Tempio di Ercole Vincitore
古代のフォルム・ボアリウム——テヴェレ川沿い、サンタ・マリア・イン・コスメディンの隣にあったローマの家畜市場——に立つこの完全な円形の小神殿は、20本の細いコリント式円柱に囲まれ、ローマに現存する最古の大理石建築で、紀元前120年頃に建てられました。円い形から、何世紀ものあいだ誤って「ウェスタ神殿」と呼ばれてきましたが、実際にはここで商いをした商人たちの守護神、勝利者ヘラクレスに捧げられたものです。 驚くべき保存状態は、中世に教会へ転用されたおかげです。長方形平面の隣のポルトゥヌス神殿とともに、フォルム・ボアリウムは、共和政期の神殿がほぼ無傷で単独に立つ姿を眺められる数少ない場所となっています——広場から、午後遅くに金色に染まった姿を見るのが最良です。

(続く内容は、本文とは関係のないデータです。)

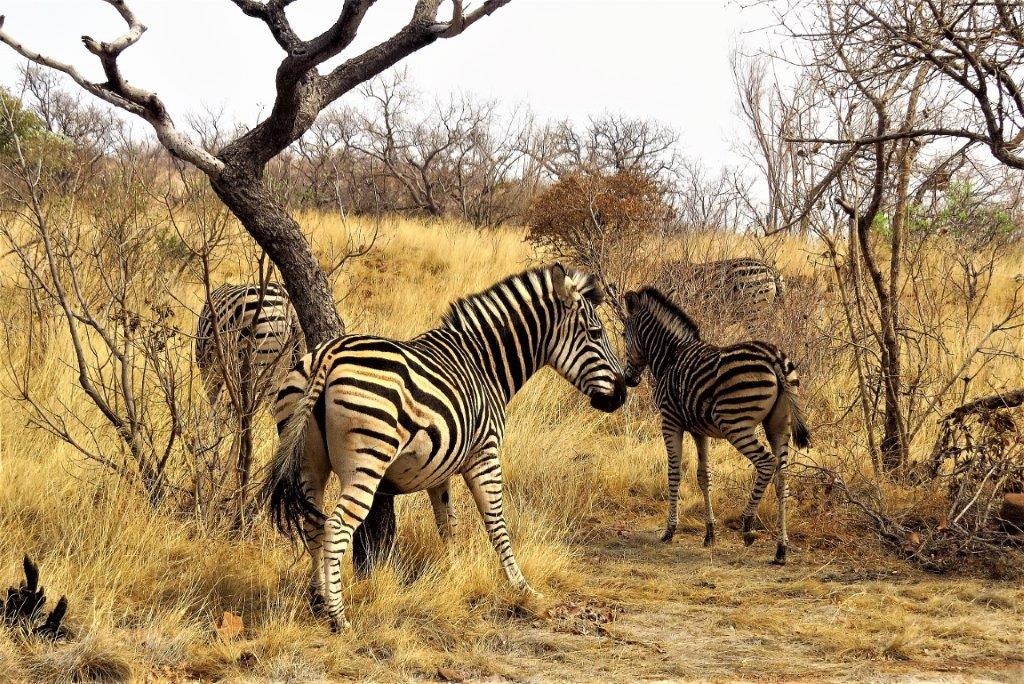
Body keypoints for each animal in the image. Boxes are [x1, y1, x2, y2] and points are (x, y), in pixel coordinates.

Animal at [261, 264, 627, 630]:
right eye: (596, 333)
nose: (623, 393)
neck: (484, 364)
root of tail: (328, 355)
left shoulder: (439, 468)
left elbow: (447, 524)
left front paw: (454, 574)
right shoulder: (484, 453)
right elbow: (496, 521)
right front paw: (520, 586)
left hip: (308, 461)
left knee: (313, 524)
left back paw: (318, 601)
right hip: (366, 463)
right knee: (335, 527)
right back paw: (339, 618)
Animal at [621, 287, 809, 564]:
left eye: (624, 335)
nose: (628, 379)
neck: (670, 357)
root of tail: (773, 357)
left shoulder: (670, 421)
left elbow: (674, 473)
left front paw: (669, 530)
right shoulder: (700, 430)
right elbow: (704, 476)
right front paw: (710, 533)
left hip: (735, 423)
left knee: (766, 463)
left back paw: (747, 526)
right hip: (778, 425)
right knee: (782, 476)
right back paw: (781, 549)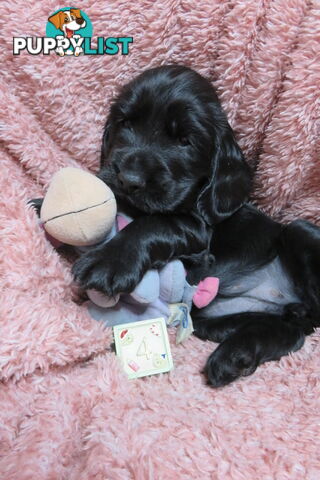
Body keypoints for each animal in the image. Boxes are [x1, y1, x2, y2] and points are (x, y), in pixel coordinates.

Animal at [39, 65, 320, 386]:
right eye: (126, 123)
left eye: (185, 141)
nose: (129, 180)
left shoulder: (198, 233)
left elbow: (154, 223)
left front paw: (110, 262)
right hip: (214, 320)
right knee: (292, 333)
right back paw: (236, 357)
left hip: (299, 230)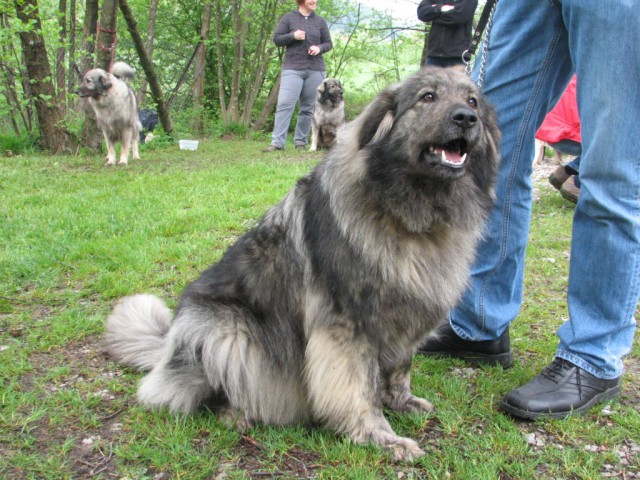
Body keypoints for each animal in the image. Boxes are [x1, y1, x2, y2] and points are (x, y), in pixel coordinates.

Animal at [105, 67, 502, 462]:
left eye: (472, 101)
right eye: (428, 97)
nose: (466, 118)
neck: (408, 214)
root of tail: (167, 345)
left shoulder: (405, 317)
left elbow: (399, 369)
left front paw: (402, 402)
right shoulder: (347, 328)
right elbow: (361, 389)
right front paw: (379, 436)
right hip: (225, 331)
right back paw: (236, 413)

Buco della Serratura dell'Aventino
アヴェンティーノの頂、静かなマルタ騎士団広場に、マルタ騎士団修道院の緑の門があります。そしてその門には、ローマでもっとも有名な鍵穴があります。目を近づけると、刈り込まれた生垣の並木道の奥に、サン・ピエトロのクーポラが完璧に額装されて現れます。画家がそこへ据えたかのように、遠く、中央に、驚くほど整って。門の向こうの庭はマルタ騎士団の主権領、大聖堂はヴァチカン、そして鍵穴はイタリアに属します。つまりこの一瞥は、三つの主権領域を一度に貫いているのです。 この広場と修道院は1760年代、ローマの古代遺跡の偉大な版画家であり、ここでは稀に建築家となったジョヴァンニ・バッティスタ・ピラネージが設計しました。彼が完成させた唯一の建築作品で、騎士団の秘教的な象徴に満ちています。名高い隙間の順番を待つ、小さな辛抱強い行列を覚悟してください。遠いクーポラに最良の光が当たる、早朝か夕暮れに訪れるのがおすすめです。